Expectation Maximization derivation using Jensen's inequality

376 Views Asked by At

I'm reading Andrew NG paper on Expectation Maximization algorithm in HMM Paper and I'm struggling with one 'simple' derivation:

derivation

There is using Jensen Inequality, but I can't link (2) and (3).

Could anybody insert another equation in the middle to simplify the derivation?

Thank you in advance

2

There are 2 best solutions below

2
On BEST ANSWER

Fix $i$, and let $x_i \stackrel{\rm def}{=} \frac{p(x^{(i)}, z^{(i)}; \theta)}{Q_i(z^{(i)})}$ for all $z^{(i)}$ for convenience.
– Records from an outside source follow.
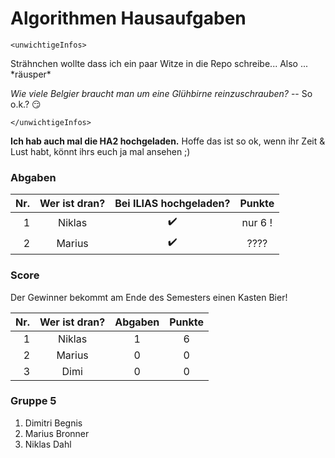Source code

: # Algorithmen Hausaufgaben

    <unwichtigeInfos>

Strähnchen wollte dass ich ein paar Witze in die Repo schreibe... Also ... \*räusper\*

_Wie viele Belgier braucht man um eine Glühbirne reinzuschrauben?_ -- So o.k.? :smirk:

    </unwichtigeInfos>

__Ich hab auch mal die HA2 hochgeladen.__ Hoffe das ist so ok, wenn ihr Zeit & Lust habt, könnt ihrs euch ja mal ansehen ;)

### Abgaben

| Nr. | Wer ist dran? | Bei ILIAS hochgeladen? | Punkte
|----:|:-------------:|:----------------------:|:----:
| 1   | Niklas        | :heavy_check_mark:     | nur 6 !
| 2   | Marius        | :heavy_check_mark:     | ????


### Score

   Der Gewinner bekommt am Ende des Semesters einen Kasten Bier!

| Nr. | Wer ist dran? | Abgaben | Punkte
|----:|:-------------:|:-------:|:----:
| 1   | Niklas        | 1       | 6
| 2   | Marius        | 0       | 0
| 3   | Dimi          | 0       | 0

### Gruppe 5

1. Dimitri Begnis
2. Marius Bronner
3. Niklas Dahl

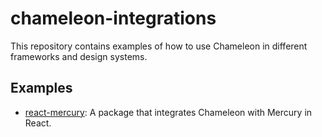 # chameleon-integrations

This repository contains examples of how to use Chameleon in different frameworks and design systems.

## Examples

- [react-mercury](./packages/react-mercury/react/README.md): A package that integrates Chameleon with Mercury in React.
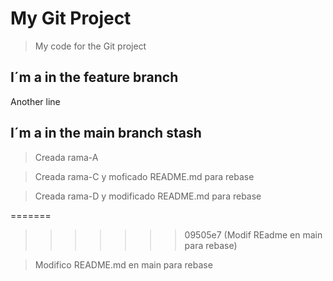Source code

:# My Git Project

>My code for the Git project

## I´m a in the feature branch

Another line
## I´m a in the main branch stash

>Creada rama-A




>Creada rama-C y moficado README.md para rebase



>Creada rama-D y modificado README.md para rebase

=======
>>>>>>> 09505e7 (Modif REadme en main para rebase)

>Modifico README.md en main para rebase
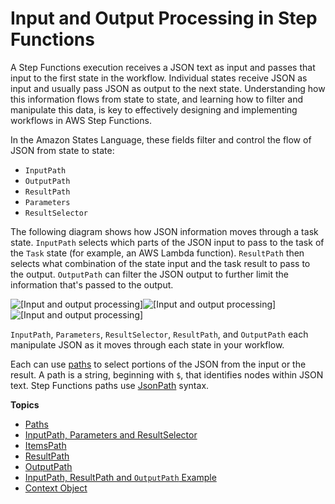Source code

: # Input and Output Processing in Step Functions<a name="concepts-input-output-filtering"></a>

A Step Functions execution receives a JSON text as input and passes that input to the first state in the workflow\. Individual states receive JSON as input and usually pass JSON as output to the next state\. Understanding how this information flows from state to state, and learning how to filter and manipulate this data, is key to effectively designing and implementing workflows in AWS Step Functions\. 

In the Amazon States Language, these fields filter and control the flow of JSON from state to state:
+ `InputPath`
+ `OutputPath`
+ `ResultPath`
+ `Parameters`
+ `ResultSelector`

The following diagram shows how JSON information moves through a task state\. `InputPath` selects which parts of the JSON input to pass to the task of the `Task` state \(for example, an AWS Lambda function\)\. `ResultPath` then selects what combination of the state input and the task result to pass to the output\. `OutputPath` can filter the JSON output to further limit the information that's passed to the output\.

![\[Input and output processing\]](http://docs.aws.amazon.com/step-functions/latest/dg/images/input-output-processing.png)![\[Input and output processing\]](http://docs.aws.amazon.com/step-functions/latest/dg/)![\[Input and output processing\]](http://docs.aws.amazon.com/step-functions/latest/dg/)

`InputPath`, `Parameters`, `ResultSelector`, `ResultPath`, and `OutputPath` each manipulate JSON as it moves through each state in your workflow\.

 Each can use [paths](amazon-states-language-paths.md) to select portions of the JSON from the input or the result\. A path is a string, beginning with `$`, that identifies nodes within JSON text\. Step Functions paths use [JsonPath](https://github.com/json-path/JsonPath) syntax\.

**Topics**
+ [Paths](amazon-states-language-paths.md)
+ [InputPath, Parameters and ResultSelector](input-output-inputpath-params.md)
+ [ItemsPath](input-output-itemspath.md)
+ [ResultPath](input-output-resultpath.md)
+ [OutputPath](input-output-outputpath.md)
+ [InputPath, ResultPath and `OutputPath` Example](input-output-example.md)
+ [Context Object](input-output-contextobject.md)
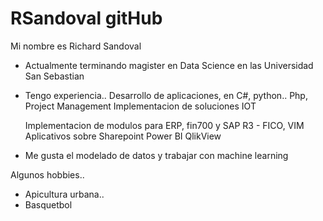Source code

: # **RSandoval gitHub**

Mi nombre es Richard Sandoval 
- Actualmente terminando magister en Data Science en las Universidad San Sebastian

- Tengo experiencia..
  Desarrollo de aplicaciones, en C#, python.. Php,
  Project Management
  Implementacion de soluciones IOT
  
  Implementacion de modulos para ERP, fin700 y SAP R3 - FICO, VIM
  Aplicativos sobre Sharepoint
  Power BI
  QlikView

- Me gusta el modelado de datos y trabajar con machine learning


Algunos hobbies..
- Apicultura urbana..
- Basquetbol
 
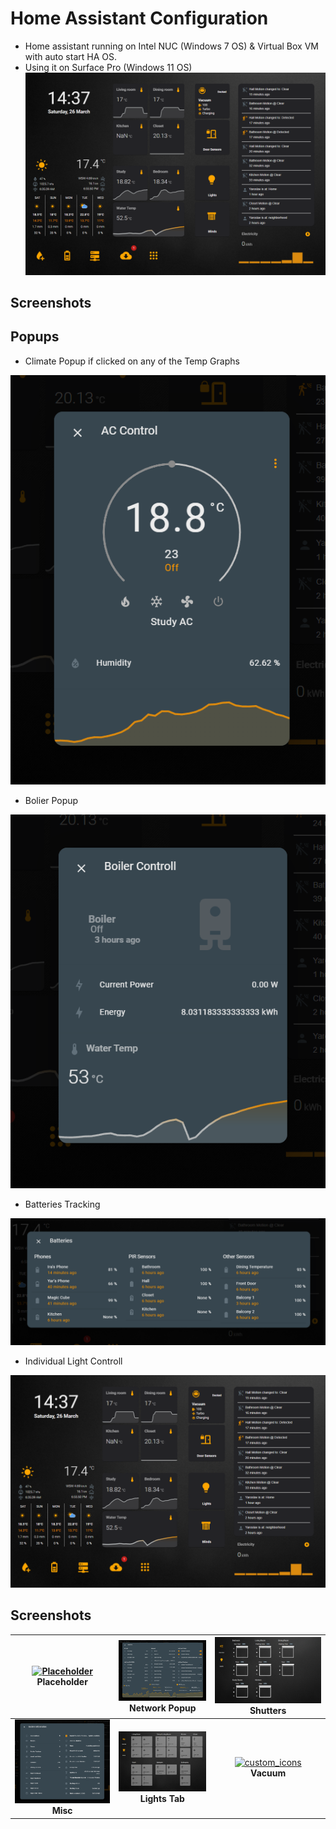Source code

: # Home Assistant Configuration
* Home assistant running on Intel NUC (Windows 7 OS) & Virtual Box VM with auto start HA OS.
* Using it on Surface Pro (Windows 11 OS)
![screenshot](https://github.com/yaruslavm/HA-Config/blob/master/www/img/mainscreen.PNG)

## Screenshots

## Popups
* Climate Popup if clicked on any of the Temp Graphs

![screenshot](https://github.com/yaruslavm/HA-Config/blob/master/www/img/AC_Climate%20Popup.PNG)

* Bolier Popup 

![screenshot](https://github.com/yaruslavm/HA-Config/blob/master/www/img/boiler%20Popup.PNG)

* Batteries Tracking

![screenshot](https://github.com/yaruslavm/HA-Config/blob/master/www/img/batteries.PNG)

* Individual Light Controll
 
![screenshot](https://github.com/yaruslavm/HA-Config/blob/master/www/img/mainscreen.PNG)

## Screenshots

| [![Placeholder]()](https://raw.githubusercontent.com/matt8707/hass-config/master/www/img/info_light_2.png)<br>Placeholder | [![Network Popup](https://github.com/yaruslavm/HA-Config/blob/master/www/img/network%20Popup.PNG)](https://raw.githubusercontent.com/matt8707/hass-config/master/www/img/info_2.png)<br>Network Popup | [![Shutters](https://github.com/yaruslavm/HA-Config/blob/master/www/img/shutters.PNG)](https://raw.githubusercontent.com/matt8707/hass-config/master/www/img/vacuum_2.png)<br>Shutters |
|:---:|:---:|:---:|
| [![System Information](https://github.com/yaruslavm/HA-Config/blob/master/www/img/sysinfo%20popup.PNG)](https://raw.githubusercontent.com/matt8707/hass-config/master/www/img/misc_2.png)<br>**Misc** | [![Lights Tab](https://github.com/yaruslavm/HA-Config/blob/master/www/img/Lights.PNG)](https://raw.githubusercontent.com/matt8707/hass-config/master/www/img/tracker_updates.png)<br>**Lights Tab** | [![custom_icons](https://raw.githubusercontent.com/matt8707/hass-config/master/www/img/custom_icons.png)](https://raw.githubusercontent.com/matt8707/hass-config/master/www/img/custom_icons.png)<br>**Vacuum** |
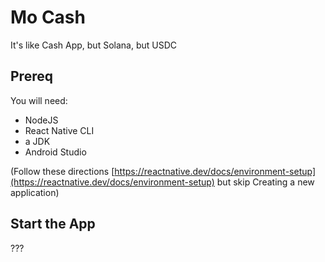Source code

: # Mo Cash
It's like Cash App, but Solana, but USDC

## Prereq
You will need: 
- NodeJS 
- React Native CLI 
- a JDK
- Android Studio

(Follow these directions [https://reactnative.dev/docs/environment-setup](https://reactnative.dev/docs/environment-setup) but skip Creating a new application)

## Start the App

???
Recalling that $\sum_{z^{(i)}} Q_i(z^{(i)}) = 1$, we can rewrite $$ \log \sum_{z^{(i)}}Q_i(z^{(i)}) \frac{p(x^{(i)}, z^{(i)}; \theta)}{Q_i(z^{(i)})} = \log \sum_{z^{(i)}}Q_i(z^{(i)})\cdot x_i = \log \mathbb{E}[x_i] $$ where the expectation is over the choice of $z^{(i)}\sim Q_i$ (as per the above remark, $Q_i$ defines a probability distribution).

Since $\log$ is concave, Jensen's inequality then guarantees that $$ \log \mathbb{E}[x_i] \geq \mathbb{E}[ \log x_i] $$ and, rewriting the definitions of the LHS and RHS,, we get $$ \log \sum_{z^{(i)}}Q_i(z^{(i)}) \frac{p(x^{(i)}, z^{(i)}; \theta)}{Q_i(z^{(i)})} \geq \sum_{z^{(i)}}Q_i(z^{(i)}) \log x_i = \sum_{z^{(i)}}Q_i(z^{(i)}) \log \frac{p(x^{(i)}, z^{(i)}; \theta)}{Q_i(z^{(i)})} $$ which holds for every fixed $i$.

Summing over all $i$, we finally obtain $$ \sum_i \log \sum_{z^{(i)}}Q_i(z^{(i)}) \frac{p(x^{(i)}, z^{(i)}; \theta)}{Q_i(z^{(i)})} \geq \sum_i \sum_{z^{(i)}}Q_i(z^{(i)}) \log \frac{p(x^{(i)}, z^{(i)}; \theta)}{Q_i(z^{(i)})} $$ which shows the relation between (2) and (3).

0
On

Notice that $\log (x)$ is a concave function.

Hence $$\log(Ex) \geq E\log(x)$$ If $Q_i \geq 0, \sum Q_i =1$, $$\log(\sum Q_i h_i) \geq \sum Q_i \log h_i$$

In this question, $Q_i = Q_i(z^{i})$ and $h_i = \frac{p(x^{(i)}, z^{(i)}; \theta)}{Q_i(z^{(i)})}$